The Chicago Bears are a team in disarray after suffering another embarrassing defeat in Week 3 to the Kansas City Chiefs. Head coach Matt Eberflus has seen his offense sputter and his defense get shredded week in and week out, which could lead the Bears to fire him and move in a different direction soon.

Here are three reasons why the Bears should fire Matt Eberflus and begin a new era with a different head coach.

 

1. Unable to maximize Justin Fields' talents

Forget everything else — this is the issue that really matters. Justin Fields is one of the most athletic quarterbacks the NFL has ever seen. His rushing ability is what makes him such a dangerous quarterback, and it seemed like the Bears and Eberflus figured that out late last season. But instead of doubling down on what began to work last year, with designed runs, RPO action, and moving pockets, the Bears went into the season and treated Fields like Eli Manning instead of Jalen Hurts, dropping him back and having him go through multiple progressions behind a crumbling offensive line.

The stubbornness and lack of creativity to maximize Fields' mobility and deep-ball talent is hard to explain. The Bears seem insistent on making Fields do the things he's the worst at, and it's telling that Fields finally mentioned in the media that coaching is making him play robotic instead of intuitively.

The inability to adjust the playbook when Fields is clearly struggling is alarming, and at this point the damage and loss of trust has been done.
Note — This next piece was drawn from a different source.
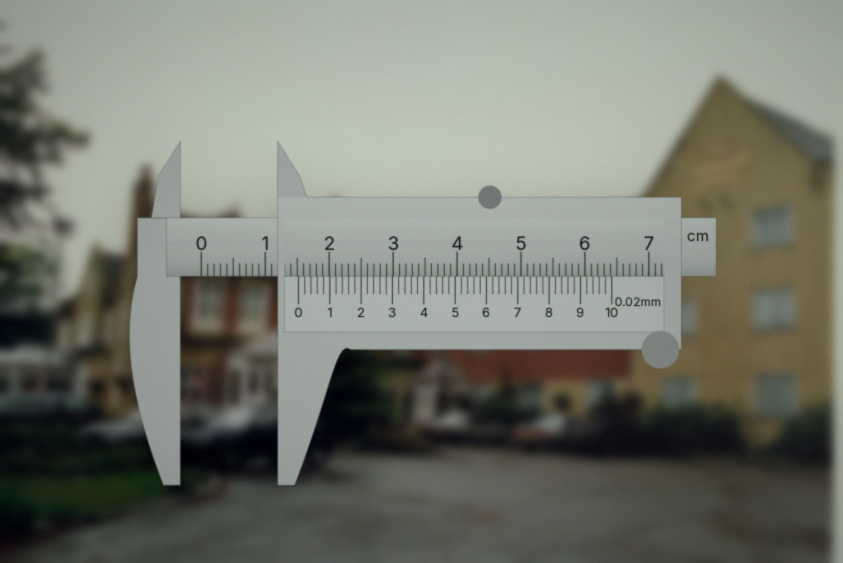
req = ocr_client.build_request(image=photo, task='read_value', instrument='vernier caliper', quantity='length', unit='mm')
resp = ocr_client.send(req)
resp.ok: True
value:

Fields is a potential franchise quarterback, but he needs a fresh start and a more open, creative coaching staff to unleash some of his natural abilities and mask his inefficiencies. Eberflus and his staff have proven over a substantial sample size that they won't be the ones to do it.

 

2. New additions are underperforming

The Bears have some talent on both sides of the football, but just about every acquisition by GM Ryan Poles is underperforming based on what they've done in the past. While Eberflus shouldn't face all the responsibility for some of the poor moves Poles has made (trading the 32nd overall pick for Chase Claypool is criminal), it's telling that nearly every signing and acquisition has failed to meet expectations.
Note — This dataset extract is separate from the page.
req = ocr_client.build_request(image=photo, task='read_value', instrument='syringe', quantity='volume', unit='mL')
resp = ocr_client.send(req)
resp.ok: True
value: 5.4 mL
The lack of fight throughout the roster is concerning, though. While it's understandable the team would be crushed by losing in Week 1 at home to the Green Bay Packers yet again, the inability to rebound with better efforts in subsequent weeks is troubling this early in the season. While no one reasonably expected the Bears to march into Arrowhead and beat the Chiefs, not getting down five touchdowns in the first half is a pretty low bar to hit.

Defensive coordinator Alan Williams and his resignation is a whole different can of worms, but it's hard to pretend that everything isn't crumbling around Eberflus at this moment. The coaching staff has major issues, the players appear to be losing trust, and the results on the field are a mess.

 

3. Historically bad results through 20 games

You are what your record says you are. Matt Eberflus got a pass last year for coaching a torn-down roster, but the Bears were talented enough heading into this season to be projected by Las Vegas to win around 8 games. The Bears are now 0-3 with a -59 point differential and just 445 passing yards on the season after being dead last in the NFL in that category last season. Fields is far from blameless, but when it comes down to the player or coach, it's usually the coach who goes.
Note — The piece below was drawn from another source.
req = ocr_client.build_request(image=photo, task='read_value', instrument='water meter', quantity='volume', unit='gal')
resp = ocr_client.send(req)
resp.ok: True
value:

At 3-17 as head coach of the Bears, only four coaches in NFL history have a worse winning percentage than Matt Eberflus with a minimum of 20 games coached. Even Hue Jackson with the Browns (.205) ended with a higher winning percentage. If the Bears lose at home next week to a Denver Broncos team that just got beat by 50 points, it's going to be awfully hard for Chicago's ownership not to face the music and move on from Eberflus and his staff.

It's never easy to vouch for a coach to get fired, but the Bears need to see Fields with a different coach, in a different offense, with a fresh approach in order to figure out whether he can be the franchise quarterback moving forward. Any further prolonging of that is getting harder and harder to justify in Chicago.